SERVING THE QUANTITATIVE FINANCE COMMUNITY

Cuchulainn
Topic Author
Posts: 62391
Joined: July 16th, 2004, 7:38 am
Location: Amsterdam
Contact:

Re: Universal Approximation theorem

A loss surface of a neural network can approximate anything. Including cows.
This paper seems quite interesting but I spent unsuccessfully two hours trying to understand it. But nice cows indeed !
Is the experience kathartic?

JohnLeM
Posts: 380
Joined: September 16th, 2008, 7:15 pm

Re: Universal Approximation theorem

A loss surface of a neural network can approximate anything. Including cows.
This paper seems quite interesting but I spent unsuccessfully two hours trying to understand it. But nice cows indeed !
Is the experience kathartic?
I am not sure if it is cathartic or not. I will try again to see if I can get out of my body. I'll let you know.
But I agree with you, a lot of authors around there should reconsider the link to their readers.

Cuchulainn
Topic Author
Posts: 62391
Joined: July 16th, 2004, 7:38 am
Location: Amsterdam
Contact:

Re: Universal Approximation theorem

But I agree with you, a lot of authors around there should reconsider the link to their readers.

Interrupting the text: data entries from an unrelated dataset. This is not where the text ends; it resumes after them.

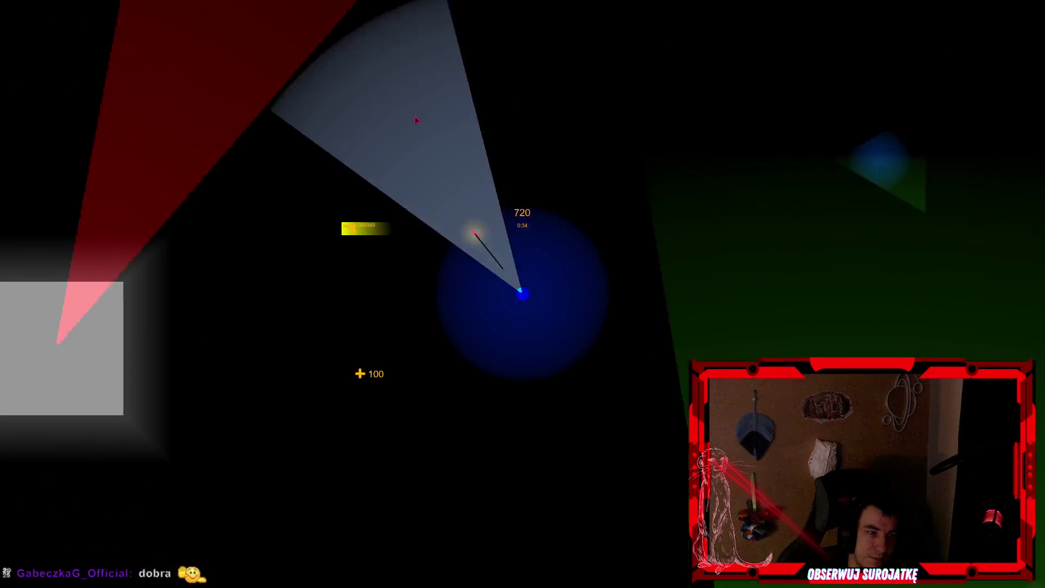
click(833, 104)
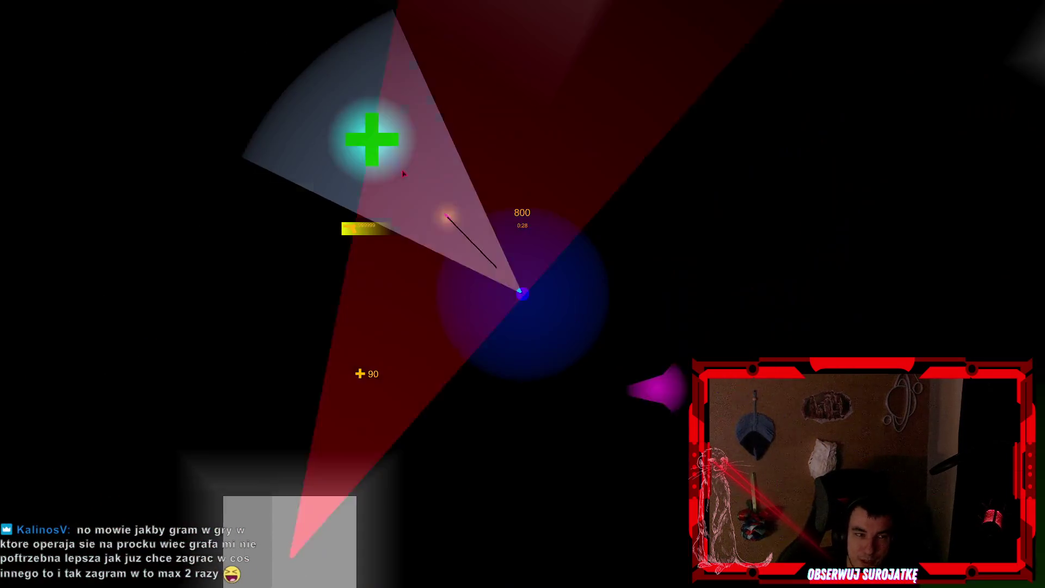
click(580, 321)
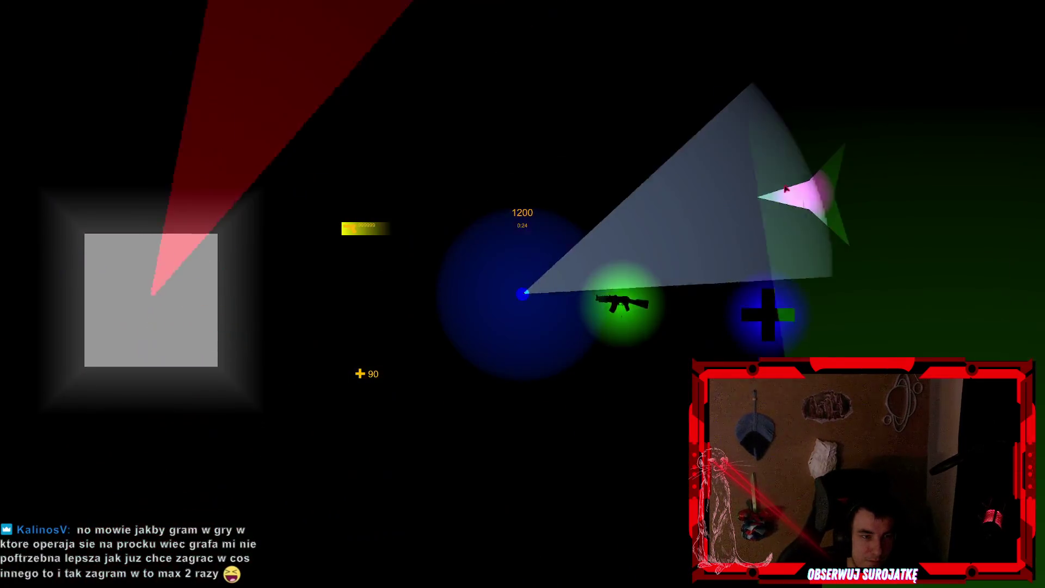
click(751, 154)
key(a)
key(w)
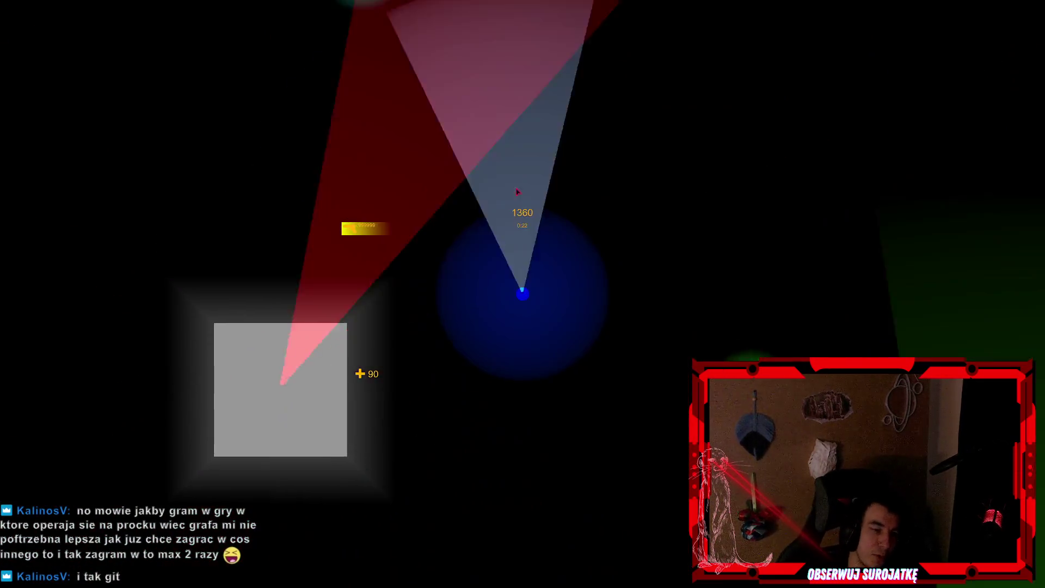
key(w)
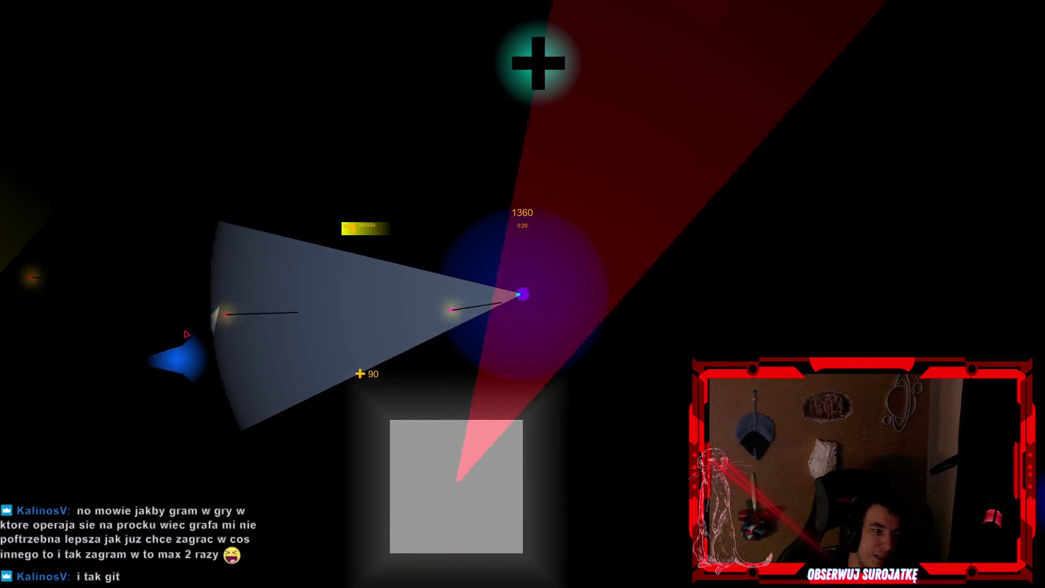
click(205, 395)
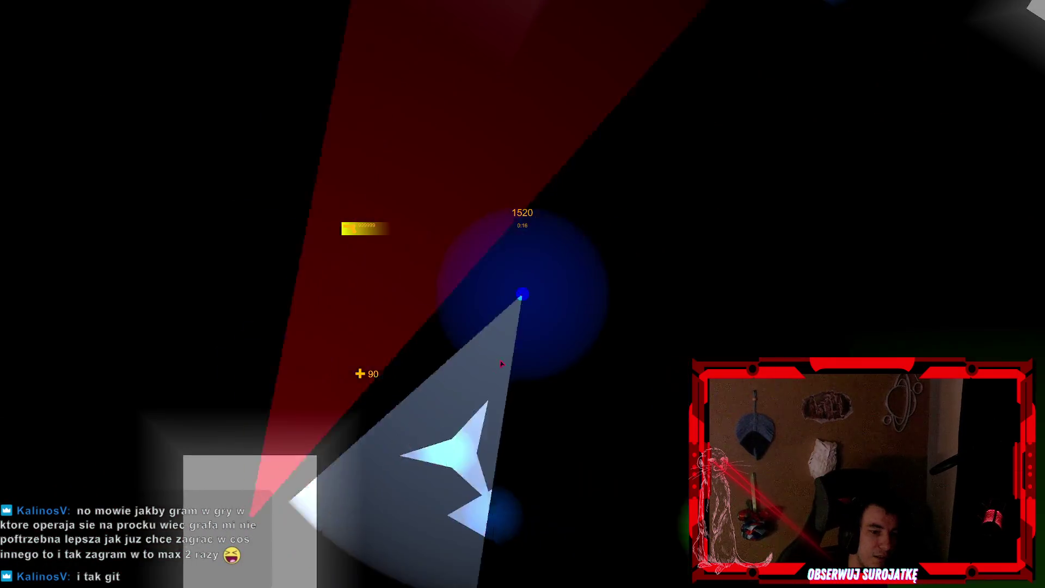
Grab the health and green rifle pickups while firing until 2000 points, then pause.
key(s)
key(d)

If both yourself and I have difficulty, what about freshly-minted data scientists. ArxIv is a litany of unreadable/unrefereed papers.

Documentation and  writing skills have never had the interest of CS. Most articles take no account of the fact that 95% of people don't do AI/ML.

JohnLeM
Posts: 380
Joined: September 16th, 2008, 7:15 pm

Re: Universal Approximation theorem

I tried again one hour this morning. But it is really unclear. However one of the included reference seems more detailed and clear, I'll try to fall back to it to understand their work.

Cuchulainn
Topic Author
Posts: 62391
Joined: July 16th, 2004, 7:38 am
Location: Amsterdam
Contact:

Re: Universal Approximation theorem

In a sense all of the  ML articles to date have have missed the mark because they are based on statistics and linear algebra (don't have metrics, norms and basically lacking in hard functional analysis). Sapir-Whorf in action (the language you use shapes how you think). The current methods might be barking up the wrong tree and may not even be wrong.
An alternative is to embed probability distributions in a reproducing kernel Hilbet space (RKHS) an then the analysis takes place in the context of inner product spaces by defining feature maps and a kernel mean.

A special case is the kernel trick in SVM.

Much of RKHS rests on the magical Riesz Representation Theorem.

https://en.wikipedia.org/wiki/Riesz_rep ... on_theorem

JohnLeM  is the resident expert on RKHS, Please feel free to correct any flaws.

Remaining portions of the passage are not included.